Le nerf de la guerre c’est l’argent parait-il, ainsi si la lutte contre le réchauffement est une bataille il semble logique que le député envisage avant tout une politique économique d’ampleur. Avec l’Europe, Pierre Larrouturou veut avant tout augmenter les financements dédiés à l’écologie et au climat qui sont largement insuffisants.
C’est la somme qui serait nécessaire selon le député pour lutter efficacement contre le réchauffement climatique à l’échelle de l’Union Européenne. Une somme considérable émergeant des conclusions de son rapport en tant que contrôleur du budget européen, intitulé « Ep report on the sustainable Europe investment plan ». Ce rapport est celui mettant en avant la proposition de taxe sur la spéculation, qui pourrait rapporter plusieurs milliards d’euros par an au financement de la lutte pour le climat, mais restant pour l’instant en stand-by en raison d’un refus de la part du gouvernement français et du ministre de l’Économie Bruno Lemaire. Ce serait donc la France qui bloquerait les négociations, un constat contre lequel Pierre Larrouturou n’a pas manqué de s’insurger face à l’audience.

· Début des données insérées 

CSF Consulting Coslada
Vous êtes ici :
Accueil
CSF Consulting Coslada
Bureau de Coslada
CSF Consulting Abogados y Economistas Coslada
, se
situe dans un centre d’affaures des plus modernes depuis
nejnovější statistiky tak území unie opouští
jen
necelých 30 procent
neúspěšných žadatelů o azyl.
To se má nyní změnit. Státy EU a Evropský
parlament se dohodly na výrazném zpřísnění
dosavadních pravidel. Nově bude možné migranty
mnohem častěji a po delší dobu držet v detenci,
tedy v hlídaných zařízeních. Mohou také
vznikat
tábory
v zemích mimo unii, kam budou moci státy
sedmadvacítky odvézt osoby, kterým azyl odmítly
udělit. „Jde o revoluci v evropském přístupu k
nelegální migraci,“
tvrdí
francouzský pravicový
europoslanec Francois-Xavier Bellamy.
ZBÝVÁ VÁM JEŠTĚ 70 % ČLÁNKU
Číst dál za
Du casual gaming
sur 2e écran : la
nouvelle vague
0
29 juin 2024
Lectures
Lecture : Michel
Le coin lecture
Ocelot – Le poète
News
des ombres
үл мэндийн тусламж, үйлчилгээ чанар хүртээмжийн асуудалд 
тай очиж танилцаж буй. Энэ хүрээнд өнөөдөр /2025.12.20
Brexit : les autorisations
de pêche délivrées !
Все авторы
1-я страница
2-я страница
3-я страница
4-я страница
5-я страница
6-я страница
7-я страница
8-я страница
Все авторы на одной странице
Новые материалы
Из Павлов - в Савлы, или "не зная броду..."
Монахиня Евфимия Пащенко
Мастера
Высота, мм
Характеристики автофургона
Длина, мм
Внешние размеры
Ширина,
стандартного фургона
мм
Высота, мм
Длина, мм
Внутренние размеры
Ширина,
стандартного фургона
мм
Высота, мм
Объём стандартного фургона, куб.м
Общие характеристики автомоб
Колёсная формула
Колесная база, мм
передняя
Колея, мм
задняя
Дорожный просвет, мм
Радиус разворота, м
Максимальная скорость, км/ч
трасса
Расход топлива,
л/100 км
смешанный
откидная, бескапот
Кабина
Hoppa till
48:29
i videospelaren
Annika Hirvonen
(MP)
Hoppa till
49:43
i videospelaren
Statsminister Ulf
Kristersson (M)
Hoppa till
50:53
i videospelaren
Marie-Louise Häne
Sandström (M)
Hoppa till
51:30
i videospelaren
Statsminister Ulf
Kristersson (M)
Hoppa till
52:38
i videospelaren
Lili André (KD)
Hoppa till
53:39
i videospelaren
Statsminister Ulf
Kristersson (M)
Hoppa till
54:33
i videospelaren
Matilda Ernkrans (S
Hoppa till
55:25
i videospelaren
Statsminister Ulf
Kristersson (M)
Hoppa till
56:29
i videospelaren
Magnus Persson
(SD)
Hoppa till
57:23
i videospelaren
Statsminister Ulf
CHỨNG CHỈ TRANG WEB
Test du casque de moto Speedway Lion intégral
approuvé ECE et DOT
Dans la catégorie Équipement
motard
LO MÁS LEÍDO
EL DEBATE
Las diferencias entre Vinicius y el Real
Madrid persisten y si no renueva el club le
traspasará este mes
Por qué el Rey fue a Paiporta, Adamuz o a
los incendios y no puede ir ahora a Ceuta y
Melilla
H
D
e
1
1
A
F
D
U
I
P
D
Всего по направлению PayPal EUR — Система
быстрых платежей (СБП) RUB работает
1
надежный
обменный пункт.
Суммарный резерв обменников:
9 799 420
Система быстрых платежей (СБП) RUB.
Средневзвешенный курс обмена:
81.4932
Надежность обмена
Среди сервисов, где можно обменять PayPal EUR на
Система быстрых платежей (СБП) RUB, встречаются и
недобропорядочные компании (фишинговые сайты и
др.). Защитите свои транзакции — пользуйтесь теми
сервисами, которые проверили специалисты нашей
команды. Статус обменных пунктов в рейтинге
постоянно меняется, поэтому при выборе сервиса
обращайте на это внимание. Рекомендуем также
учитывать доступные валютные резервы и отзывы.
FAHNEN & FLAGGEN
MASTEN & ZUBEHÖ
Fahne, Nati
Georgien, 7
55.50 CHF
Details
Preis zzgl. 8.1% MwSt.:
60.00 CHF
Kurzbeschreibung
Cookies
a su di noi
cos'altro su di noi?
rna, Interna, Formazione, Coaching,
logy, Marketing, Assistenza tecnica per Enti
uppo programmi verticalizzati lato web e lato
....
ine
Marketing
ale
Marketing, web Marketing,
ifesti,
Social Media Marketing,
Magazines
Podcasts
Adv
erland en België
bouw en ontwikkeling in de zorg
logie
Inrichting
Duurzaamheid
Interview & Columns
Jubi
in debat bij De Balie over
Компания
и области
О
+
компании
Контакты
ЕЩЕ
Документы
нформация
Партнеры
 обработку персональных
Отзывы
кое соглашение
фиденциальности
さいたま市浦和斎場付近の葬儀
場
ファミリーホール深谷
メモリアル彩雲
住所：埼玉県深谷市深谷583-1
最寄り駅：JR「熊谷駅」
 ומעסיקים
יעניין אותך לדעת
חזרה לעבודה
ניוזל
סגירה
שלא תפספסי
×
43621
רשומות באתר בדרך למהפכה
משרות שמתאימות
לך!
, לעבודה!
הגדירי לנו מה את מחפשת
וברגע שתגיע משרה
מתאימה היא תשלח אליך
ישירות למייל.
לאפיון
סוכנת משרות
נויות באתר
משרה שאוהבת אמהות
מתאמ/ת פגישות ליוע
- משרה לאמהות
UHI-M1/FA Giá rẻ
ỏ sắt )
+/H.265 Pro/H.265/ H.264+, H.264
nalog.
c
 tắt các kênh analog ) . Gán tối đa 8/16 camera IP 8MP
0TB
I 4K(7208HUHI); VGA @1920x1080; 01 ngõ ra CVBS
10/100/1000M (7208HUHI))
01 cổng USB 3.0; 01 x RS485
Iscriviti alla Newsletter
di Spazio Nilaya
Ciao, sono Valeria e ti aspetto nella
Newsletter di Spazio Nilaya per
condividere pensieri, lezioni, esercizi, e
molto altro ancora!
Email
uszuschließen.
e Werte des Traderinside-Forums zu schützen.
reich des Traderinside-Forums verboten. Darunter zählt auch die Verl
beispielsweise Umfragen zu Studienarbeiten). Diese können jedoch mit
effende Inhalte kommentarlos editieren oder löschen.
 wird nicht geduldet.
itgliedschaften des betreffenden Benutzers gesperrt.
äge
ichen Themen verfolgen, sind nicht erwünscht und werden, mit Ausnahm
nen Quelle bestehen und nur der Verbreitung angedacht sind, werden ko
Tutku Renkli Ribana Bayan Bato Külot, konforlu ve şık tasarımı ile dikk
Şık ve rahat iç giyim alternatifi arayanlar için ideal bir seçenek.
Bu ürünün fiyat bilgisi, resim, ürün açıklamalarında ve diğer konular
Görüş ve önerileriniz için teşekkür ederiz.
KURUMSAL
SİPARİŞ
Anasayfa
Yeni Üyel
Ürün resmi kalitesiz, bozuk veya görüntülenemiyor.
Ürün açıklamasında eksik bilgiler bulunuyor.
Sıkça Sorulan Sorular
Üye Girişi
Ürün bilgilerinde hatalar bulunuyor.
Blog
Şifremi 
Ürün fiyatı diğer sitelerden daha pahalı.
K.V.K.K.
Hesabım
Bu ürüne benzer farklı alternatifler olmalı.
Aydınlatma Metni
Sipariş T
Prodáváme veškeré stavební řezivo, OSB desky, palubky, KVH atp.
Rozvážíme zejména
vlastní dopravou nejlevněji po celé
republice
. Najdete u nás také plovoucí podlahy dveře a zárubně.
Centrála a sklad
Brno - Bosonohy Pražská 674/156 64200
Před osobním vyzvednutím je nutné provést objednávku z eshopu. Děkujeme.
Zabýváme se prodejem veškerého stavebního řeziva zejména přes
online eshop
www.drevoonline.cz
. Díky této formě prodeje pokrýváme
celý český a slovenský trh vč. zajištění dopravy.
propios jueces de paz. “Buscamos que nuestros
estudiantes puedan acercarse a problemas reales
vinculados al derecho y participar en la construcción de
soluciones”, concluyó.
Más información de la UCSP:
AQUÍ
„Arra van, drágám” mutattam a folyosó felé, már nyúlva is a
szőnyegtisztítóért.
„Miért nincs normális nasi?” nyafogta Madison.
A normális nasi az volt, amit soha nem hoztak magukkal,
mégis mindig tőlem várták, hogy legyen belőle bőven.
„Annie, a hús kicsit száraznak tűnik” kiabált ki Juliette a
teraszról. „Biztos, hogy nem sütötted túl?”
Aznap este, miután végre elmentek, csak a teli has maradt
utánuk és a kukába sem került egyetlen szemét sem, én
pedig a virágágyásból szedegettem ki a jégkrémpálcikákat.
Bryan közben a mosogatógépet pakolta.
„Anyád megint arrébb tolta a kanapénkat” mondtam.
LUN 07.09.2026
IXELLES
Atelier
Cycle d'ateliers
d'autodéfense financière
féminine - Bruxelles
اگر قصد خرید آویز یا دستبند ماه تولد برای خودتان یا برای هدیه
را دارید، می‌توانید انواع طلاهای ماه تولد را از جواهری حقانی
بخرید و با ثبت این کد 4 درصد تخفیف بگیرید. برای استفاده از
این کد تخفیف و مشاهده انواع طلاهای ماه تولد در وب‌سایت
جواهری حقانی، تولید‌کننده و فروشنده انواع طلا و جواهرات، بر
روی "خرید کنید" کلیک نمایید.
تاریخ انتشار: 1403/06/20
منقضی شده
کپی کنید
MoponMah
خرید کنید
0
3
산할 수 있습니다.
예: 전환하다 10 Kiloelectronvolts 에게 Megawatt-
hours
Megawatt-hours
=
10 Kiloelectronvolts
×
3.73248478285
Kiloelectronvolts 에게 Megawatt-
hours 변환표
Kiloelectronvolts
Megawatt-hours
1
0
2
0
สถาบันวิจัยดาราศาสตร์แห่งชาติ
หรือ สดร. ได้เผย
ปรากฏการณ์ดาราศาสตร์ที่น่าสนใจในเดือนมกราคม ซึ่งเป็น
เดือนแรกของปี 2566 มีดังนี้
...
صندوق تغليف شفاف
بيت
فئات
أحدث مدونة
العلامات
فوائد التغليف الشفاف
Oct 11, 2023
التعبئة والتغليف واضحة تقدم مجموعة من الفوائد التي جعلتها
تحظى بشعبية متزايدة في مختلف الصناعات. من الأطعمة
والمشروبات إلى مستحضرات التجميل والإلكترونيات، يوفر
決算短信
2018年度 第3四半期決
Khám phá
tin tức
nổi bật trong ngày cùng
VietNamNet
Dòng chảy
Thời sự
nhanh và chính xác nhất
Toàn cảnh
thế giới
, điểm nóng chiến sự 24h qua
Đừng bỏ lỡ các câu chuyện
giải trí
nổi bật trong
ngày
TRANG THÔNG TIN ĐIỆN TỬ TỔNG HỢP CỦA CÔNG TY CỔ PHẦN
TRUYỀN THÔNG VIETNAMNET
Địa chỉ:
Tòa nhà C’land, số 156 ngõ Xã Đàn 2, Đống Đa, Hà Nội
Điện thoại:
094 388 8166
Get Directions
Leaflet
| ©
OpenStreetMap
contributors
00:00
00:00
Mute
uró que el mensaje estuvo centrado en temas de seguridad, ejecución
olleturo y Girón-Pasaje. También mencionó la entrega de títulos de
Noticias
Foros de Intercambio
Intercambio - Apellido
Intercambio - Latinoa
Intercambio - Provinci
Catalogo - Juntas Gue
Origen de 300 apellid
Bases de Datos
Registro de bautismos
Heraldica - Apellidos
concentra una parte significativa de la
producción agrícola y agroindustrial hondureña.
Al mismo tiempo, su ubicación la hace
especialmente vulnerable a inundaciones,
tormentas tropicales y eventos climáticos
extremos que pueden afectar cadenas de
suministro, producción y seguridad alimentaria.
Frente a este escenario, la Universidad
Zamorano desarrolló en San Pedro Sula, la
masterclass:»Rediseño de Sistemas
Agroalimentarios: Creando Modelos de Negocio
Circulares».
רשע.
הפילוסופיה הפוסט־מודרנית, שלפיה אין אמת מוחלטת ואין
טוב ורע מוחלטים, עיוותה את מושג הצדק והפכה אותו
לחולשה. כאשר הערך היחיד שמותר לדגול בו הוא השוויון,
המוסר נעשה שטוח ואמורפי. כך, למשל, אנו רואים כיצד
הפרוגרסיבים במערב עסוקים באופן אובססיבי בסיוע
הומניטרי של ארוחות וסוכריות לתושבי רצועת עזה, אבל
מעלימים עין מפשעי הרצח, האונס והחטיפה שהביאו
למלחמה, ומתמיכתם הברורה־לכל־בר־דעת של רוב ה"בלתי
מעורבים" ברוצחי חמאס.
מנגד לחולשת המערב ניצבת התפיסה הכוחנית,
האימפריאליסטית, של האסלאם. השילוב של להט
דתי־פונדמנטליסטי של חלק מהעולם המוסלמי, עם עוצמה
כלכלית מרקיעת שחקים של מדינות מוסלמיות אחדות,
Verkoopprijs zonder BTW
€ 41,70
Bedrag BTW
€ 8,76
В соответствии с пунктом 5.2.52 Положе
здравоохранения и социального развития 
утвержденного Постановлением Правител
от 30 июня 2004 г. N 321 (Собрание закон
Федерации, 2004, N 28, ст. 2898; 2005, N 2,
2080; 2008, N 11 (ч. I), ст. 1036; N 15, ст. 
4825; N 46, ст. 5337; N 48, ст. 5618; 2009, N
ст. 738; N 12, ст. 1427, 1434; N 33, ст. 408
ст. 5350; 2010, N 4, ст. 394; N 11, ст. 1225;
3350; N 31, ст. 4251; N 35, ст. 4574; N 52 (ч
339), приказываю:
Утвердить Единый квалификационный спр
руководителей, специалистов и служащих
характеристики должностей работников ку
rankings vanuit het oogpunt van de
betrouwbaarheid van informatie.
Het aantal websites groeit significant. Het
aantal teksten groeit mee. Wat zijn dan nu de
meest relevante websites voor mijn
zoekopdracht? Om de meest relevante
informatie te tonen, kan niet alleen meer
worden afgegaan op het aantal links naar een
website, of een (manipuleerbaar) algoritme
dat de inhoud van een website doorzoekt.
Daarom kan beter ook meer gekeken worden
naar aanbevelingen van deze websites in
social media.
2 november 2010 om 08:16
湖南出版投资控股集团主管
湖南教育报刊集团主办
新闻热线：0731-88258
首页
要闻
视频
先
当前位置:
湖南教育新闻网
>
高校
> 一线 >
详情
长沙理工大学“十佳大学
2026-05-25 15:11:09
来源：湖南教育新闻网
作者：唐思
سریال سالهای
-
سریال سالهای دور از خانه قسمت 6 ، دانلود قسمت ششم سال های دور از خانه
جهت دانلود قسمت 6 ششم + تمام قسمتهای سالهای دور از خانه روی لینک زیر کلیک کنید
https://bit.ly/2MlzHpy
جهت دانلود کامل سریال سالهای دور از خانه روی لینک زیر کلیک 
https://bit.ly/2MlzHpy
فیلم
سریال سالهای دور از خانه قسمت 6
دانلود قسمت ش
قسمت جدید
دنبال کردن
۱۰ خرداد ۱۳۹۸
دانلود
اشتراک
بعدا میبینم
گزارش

En réponse à une telle inaction climatique, Pierre Larrouturou se veut le représentant d’une « Nouvelle Donne », du nom de son parti politique. La référence au « New Deal » de Roosevelt est ici facile à identifier. Comme l’a fait l’emblématique président américain face à la crise de 29 et à ses effets, Pierre Larrouturou souhaiterait une politique économique relevant davantage de justice sociale. La « semaine de 4 jours », le Pacte Climat-Emploi, la taxe sur la spéculation, autant de propositions cherchant toutes à allier écologie, finance et emploi.
Si son admiration pour Roosevelt a quelque peu fait sourire, le caractère concret de ses propositions a semblé séduire. Et bien que l’avenir du candidat dans la course à la présidentielle via la Primaire Populaire reste incertain, sa détermination et son engagement paraissent sans failles. Mais les véritables acteurs de la lutte pour le climat pour lui restent nous, les étudiants, les jeunes, la jeunesse en général pour qui il voue une grande admiration. « C’est l’une des choses qui me donne le plus d’espoir » m’a-t-il confié, traduisant ainsi une confiance qui confortera surement les convictions des plus déterminés et des plus engagés.